We lost it all in the early nineties. The IRS tax people took it because we did not pay taxes, because nobody paid taxes in the 19th Century.
How did you survive?
My answer is two answers. If David and I were more intelligent and more experienced we would have understood what they were doing, that they destroyed our art piece not just our life.
Could you not defend yourselves?
We were depressed because our boyfriend left us and we were used to a “ménage à trois” and he also lived in the past with us. As we were depressed we would not answer the mail. Once they took away everything David said, “I want to move to Ireland because an artist in Ireland does not have to pay taxes. And I want to live in a country that protects its artists.”
Did you follow him?
I stayed in New York for a year and then I left for Ireland, which is a much kinder country. We set up our lives there.

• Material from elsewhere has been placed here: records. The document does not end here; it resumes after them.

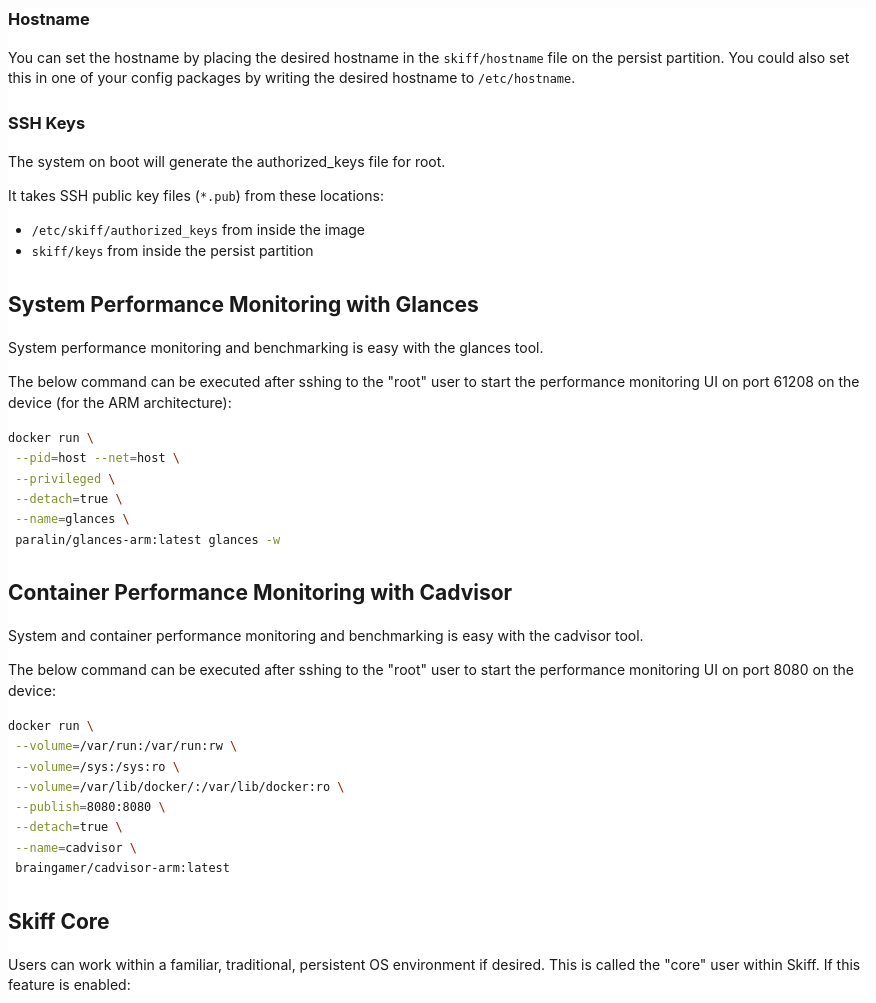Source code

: ### Hostname

You can set the hostname by placing the desired hostname in the `skiff/hostname` file on the persist partition. You could also set this in one of your config packages by writing the desired hostname to `/etc/hostname`.

### SSH Keys

The system on boot will generate the authorized_keys file for root.

It takes SSH public key files (`*.pub`) from these locations:

 - `/etc/skiff/authorized_keys` from inside the image
 - `skiff/keys` from inside the persist partition

## System Performance Monitoring with Glances

System performance monitoring and benchmarking is easy with the glances tool.

The below command can be executed after sshing to the "root" user to start the performance monitoring UI on port 61208 on the device (for the ARM architecture):

```bash
docker run \
 --pid=host --net=host \
 --privileged \
 --detach=true \
 --name=glances \
 paralin/glances-arm:latest glances -w
```

## Container Performance Monitoring with Cadvisor

System and container performance monitoring and benchmarking is easy with the cadvisor tool.

The below command can be executed after sshing to the "root" user to start the performance monitoring UI on port 8080 on the device:

```bash
docker run \
 --volume=/var/run:/var/run:rw \
 --volume=/sys:/sys:ro \
 --volume=/var/lib/docker/:/var/lib/docker:ro \
 --publish=8080:8080 \
 --detach=true \
 --name=cadvisor \
 braingamer/cadvisor-arm:latest
```

## Skiff Core

Users can work within a familiar, traditional, persistent OS environment if desired. This is called the "core" user within Skiff. If this feature is enabled:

But now you are back in New York, and you have an apartment in the West Village and a studio in Brooklyn?
Yes.
And are you still together?
Yes, 35 years.
What are your projects?
I keep the production going, mostly in the studio in Brooklyn, and we also have a studio in Dublin. It is very poetic.
What has changed in your art?
The time period. We moved to the thirties in New York. In Ireland it is still the 19th Century. But the difficult part of our experiment is that our greatest time machine was destroyed. So what we are left with is a plaster cast of Michelangelo’s Pietà, and what we are left with is our own mythology, so what we are doing now is putting our lives together with the pieces remaining from our destruction. I am twice my age and lack the energy of youth to be able to build the time machine, and the time machine was so great and the destruction was so large that now we are two men in their middle age trying to put back a life. We are clinical.

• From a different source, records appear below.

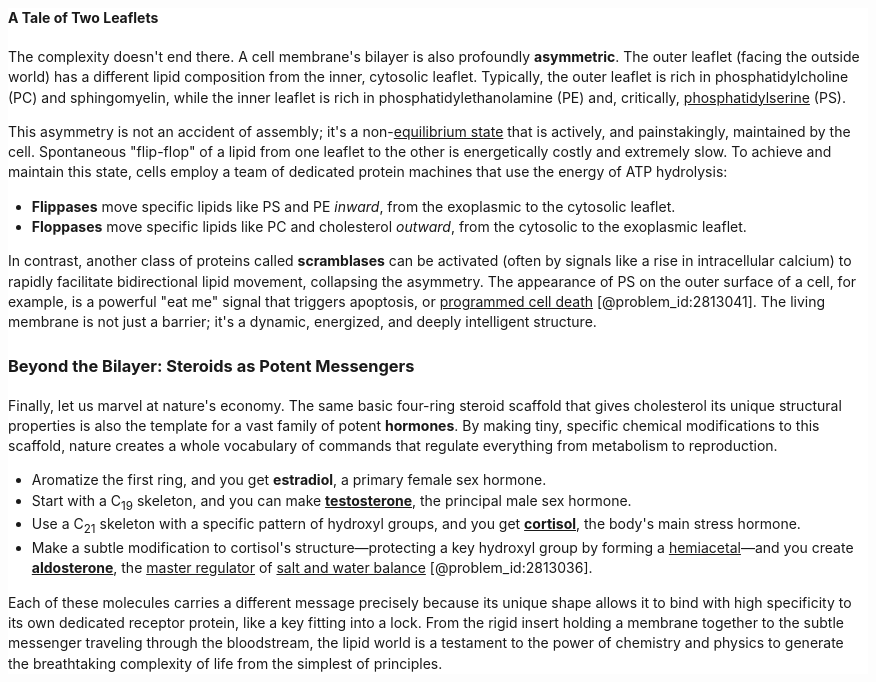 #### A Tale of Two Leaflets

The complexity doesn't end there. A cell membrane's bilayer is also profoundly **asymmetric**. The outer leaflet (facing the outside world) has a different lipid composition from the inner, cytosolic leaflet. Typically, the outer leaflet is rich in phosphatidylcholine (PC) and sphingomyelin, while the inner leaflet is rich in phosphatidylethanolamine (PE) and, critically, [phosphatidylserine](@article_id:172024) (PS).

This asymmetry is not an accident of assembly; it's a non-[equilibrium state](@article_id:269870) that is actively, and painstakingly, maintained by the cell. Spontaneous "flip-flop" of a lipid from one leaflet to the other is energetically costly and extremely slow. To achieve and maintain this state, cells employ a team of dedicated protein machines that use the energy of ATP hydrolysis:
-   **Flippases** move specific lipids like PS and PE *inward*, from the exoplasmic to the cytosolic leaflet.
-   **Floppases** move specific lipids like PC and cholesterol *outward*, from the cytosolic to the exoplasmic leaflet.

In contrast, another class of proteins called **scramblases** can be activated (often by signals like a rise in intracellular calcium) to rapidly facilitate bidirectional lipid movement, collapsing the asymmetry. The appearance of PS on the outer surface of a cell, for example, is a powerful "eat me" signal that triggers apoptosis, or [programmed cell death](@article_id:145022) [@problem_id:2813041]. The living membrane is not just a barrier; it's a dynamic, energized, and deeply intelligent structure.

### Beyond the Bilayer: Steroids as Potent Messengers

Finally, let us marvel at nature's economy. The same basic four-ring steroid scaffold that gives cholesterol its unique structural properties is also the template for a vast family of potent **hormones**. By making tiny, specific chemical modifications to this scaffold, nature creates a whole vocabulary of commands that regulate everything from metabolism to reproduction.

-   Aromatize the first ring, and you get **estradiol**, a primary female sex hormone.
-   Start with a $\mathrm{C}_{19}$ skeleton, and you can make **[testosterone](@article_id:152053)**, the principal male sex hormone.
-   Use a $\mathrm{C}_{21}$ skeleton with a specific pattern of hydroxyl groups, and you get **[cortisol](@article_id:151714)**, the body's main stress hormone.
-   Make a subtle modification to cortisol's structure—protecting a key hydroxyl group by forming a [hemiacetal](@article_id:194383)—and you create **[aldosterone](@article_id:150086)**, the [master regulator](@article_id:265072) of [salt and water balance](@article_id:154735) [@problem_id:2813036].

Each of these molecules carries a different message precisely because its unique shape allows it to bind with high specificity to its own dedicated receptor protein, like a key fitting into a lock. From the rigid insert holding a membrane together to the subtle messenger traveling through the bloodstream, the lipid world is a testament to the power of chemistry and physics to generate the breathtaking complexity of life from the simplest of principles.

Does homosexuality have a lot to do with your poetical world and your art?
Yes, definitely. I think that when we started working in 1980 homosexuality had just been taken off the medical list as a mental disease, and it is interesting being a homosexual. We made our work about it, just as Basquiat made his work about being black. I was not going to make work about sexy girls. Our work was and is about time and homoeroticism. Sexuality is about procreation. We made a painting that said in capital letters QUEER and making that kind of work in the eighties, a work that was so obviously homosexual, paved the way for the artists in the nineties, so they had it easier.
Are you nostalgic for your past?
I am not nostalgic for our past. I think that for all artists that became great, their early work is repeated throughout their lives. The perfect example is Warhol. He made his work in the sixties, Marilyn, Elvis, and then in the eighties he made his reverse greatest hits. He repeated his early life.
And you?
With us there are no dollars influencing us. We are real artists, we are not business artists. The difference is that some artists are good at business and working deals. We are not. We are great artists. I don’t make paintings to be successful, I make paintings to express ourselves. European artists are much different from American artists. A perfect example is Alighiero Boetti, a terrible business artist, but a great artist; and when he died the business got very good. I don’t want to die. When you are dead is so final and who knows what is next. I don’t want to complain all my life and then die. When you are born you are born into this world and it is event, event, event, event and then you die. It is absurd.
Are you writing your memoirs?
I was asked by an agent to write my memoirs. He said I was a great storyteller. I thought that what David and I are doing with our lives and art is so special that I have the greatest stories to tell.
This will be your book?
Yes, my book is about him and is a collaboration in that way.
At the moment Peter and David have a show on at M77 Gallery in Milan until May 15th. Don’t miss it!